Based on the in-depth understanding of KRAS G12C, Jacobio has further discovered two inhibitors targeting KRAS G12D and KRAS G12V. The KRAS G12D inhibitor has obtained highly active and selective lead drug molecules, while KRAS G12V has also obtained multiple hits. These two inhibitors are expected to be submitted as INDs in 2022-2023 and 2023-2024, respectively. To date, there is no IND application for these two targets globally.
"KRAS G12D and KRAS G12V are two exciting programs that cement our position in the top tier of global biotech companies," said Dr. Steve Zhou, Chief Biologist and Senior Vice President of Jacobio. "The R&D of KRAS G12D inhibitors draws on our experience and expertise of the KRAS G12C inhibitor. The combination of various advantages including development experience, coupled with our in-house chemical library and focused library design, as well as small molecule drug development capabilities based on the allosteric inhibitor platform, puts us in a favorable position in the global R&D landscape of KRAS inhibitors."

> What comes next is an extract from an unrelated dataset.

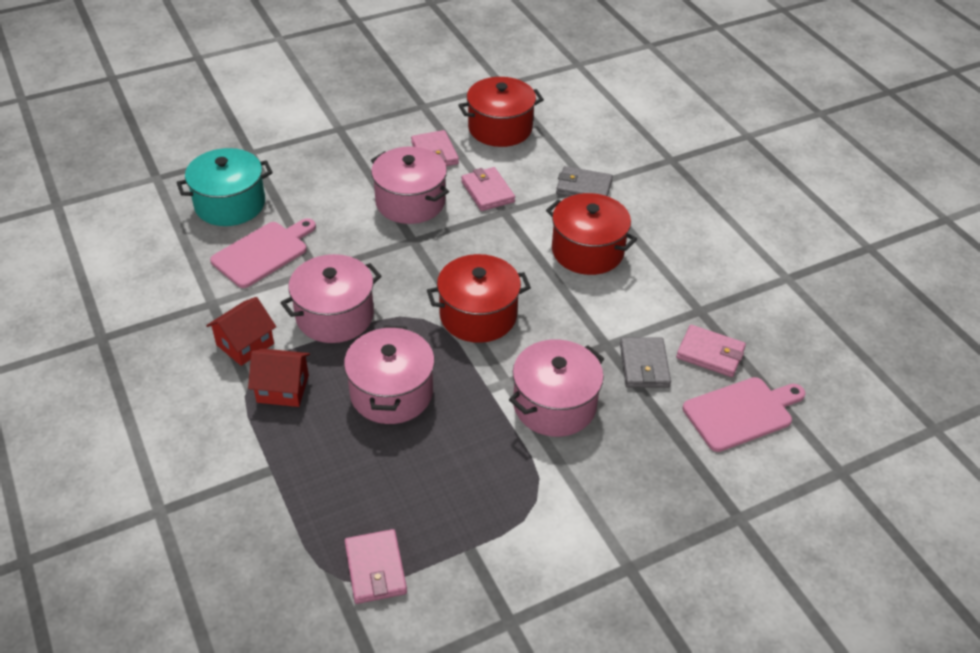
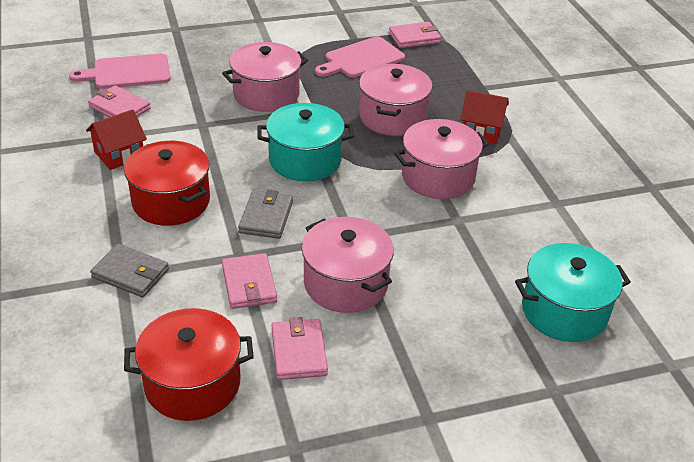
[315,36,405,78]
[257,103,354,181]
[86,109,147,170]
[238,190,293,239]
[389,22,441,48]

Jacobio has six programs targeting the RAS pathway, including SHP2 inhibitors (upstream from the RAS pathway). Clinical studies have shown that SHP2 inhibitors may potentially be the best combination therapy partners for KRAS inhibitors. Jacobio is one of the few biotech companies in the world that has both SHP2 inhibitors and KRAS inhibitors, which brings much convenience and flexibility to the clinical trials of in-house combination therapy.
This news release may contain certain forward-looking statements that are, by their nature, subject to significant risks and uncertainties. The words "anticipate", "believe", "estimate", "expect", "intend" and similar expressions, as they relate to the Company, are intended to identify certain of such forward-looking statements. The Company does not intend to update these forward-looking statements regularly.
These forward-looking statements are based on the existing beliefs, assumptions, expectations, estimates, projections and understandings of the management of the Company with respect to future events at the time these statements are made. These statements are not a guarantee of future developments and are subject to risks, uncertainties and other factors, some of which are beyond the Company's control and are difficult to predict. Consequently, actual results may differ materially from information contained in the forward-looking statements as a result of future changes or developments in our business, the Company's competitive environment and political, economic, legal and social conditions in China.
The Company, the Directors and the employees of the Company assume (a) no obligation to correct or update the forward-looking statements contained in this site; and (b) no liability in the event that any of the forward-looking statements does not materialise or turn out to be incorrect.